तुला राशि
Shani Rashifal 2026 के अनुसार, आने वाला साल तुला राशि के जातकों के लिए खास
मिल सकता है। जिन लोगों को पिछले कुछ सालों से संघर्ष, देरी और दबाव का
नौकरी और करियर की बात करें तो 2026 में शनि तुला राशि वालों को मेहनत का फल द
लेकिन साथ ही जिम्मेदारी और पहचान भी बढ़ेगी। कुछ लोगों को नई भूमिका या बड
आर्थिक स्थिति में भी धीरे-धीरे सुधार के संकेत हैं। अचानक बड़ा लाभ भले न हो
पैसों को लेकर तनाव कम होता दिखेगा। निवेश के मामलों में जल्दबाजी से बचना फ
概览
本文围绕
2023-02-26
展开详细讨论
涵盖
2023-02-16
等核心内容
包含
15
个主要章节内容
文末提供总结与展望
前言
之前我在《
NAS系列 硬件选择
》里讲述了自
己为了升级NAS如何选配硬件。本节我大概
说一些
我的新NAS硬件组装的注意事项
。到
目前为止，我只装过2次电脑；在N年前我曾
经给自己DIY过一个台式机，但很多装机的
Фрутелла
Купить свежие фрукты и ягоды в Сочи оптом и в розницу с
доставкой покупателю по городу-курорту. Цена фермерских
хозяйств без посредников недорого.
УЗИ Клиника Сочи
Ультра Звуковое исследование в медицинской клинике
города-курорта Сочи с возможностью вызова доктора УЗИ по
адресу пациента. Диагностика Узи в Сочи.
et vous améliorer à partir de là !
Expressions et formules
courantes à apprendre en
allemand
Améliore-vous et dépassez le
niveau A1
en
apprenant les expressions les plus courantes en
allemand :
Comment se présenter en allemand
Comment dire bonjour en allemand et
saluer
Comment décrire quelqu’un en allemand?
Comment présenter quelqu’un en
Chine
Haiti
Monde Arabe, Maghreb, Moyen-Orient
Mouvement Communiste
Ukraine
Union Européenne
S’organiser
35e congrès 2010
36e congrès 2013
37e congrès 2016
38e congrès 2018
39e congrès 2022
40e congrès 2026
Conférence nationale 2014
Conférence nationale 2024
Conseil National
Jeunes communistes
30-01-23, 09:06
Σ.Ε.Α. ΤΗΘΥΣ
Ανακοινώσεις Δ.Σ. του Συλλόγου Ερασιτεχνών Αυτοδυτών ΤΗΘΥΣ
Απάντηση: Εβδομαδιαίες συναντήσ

****************************************

## Task to complete
Show all lines of the material in which the word "congrès" can be found.

## Written solution
35e congrès 2010
36e congrès 2013
37e congrès 2016
38e congrès 2018
39e congrès 2022
40e congrès 2026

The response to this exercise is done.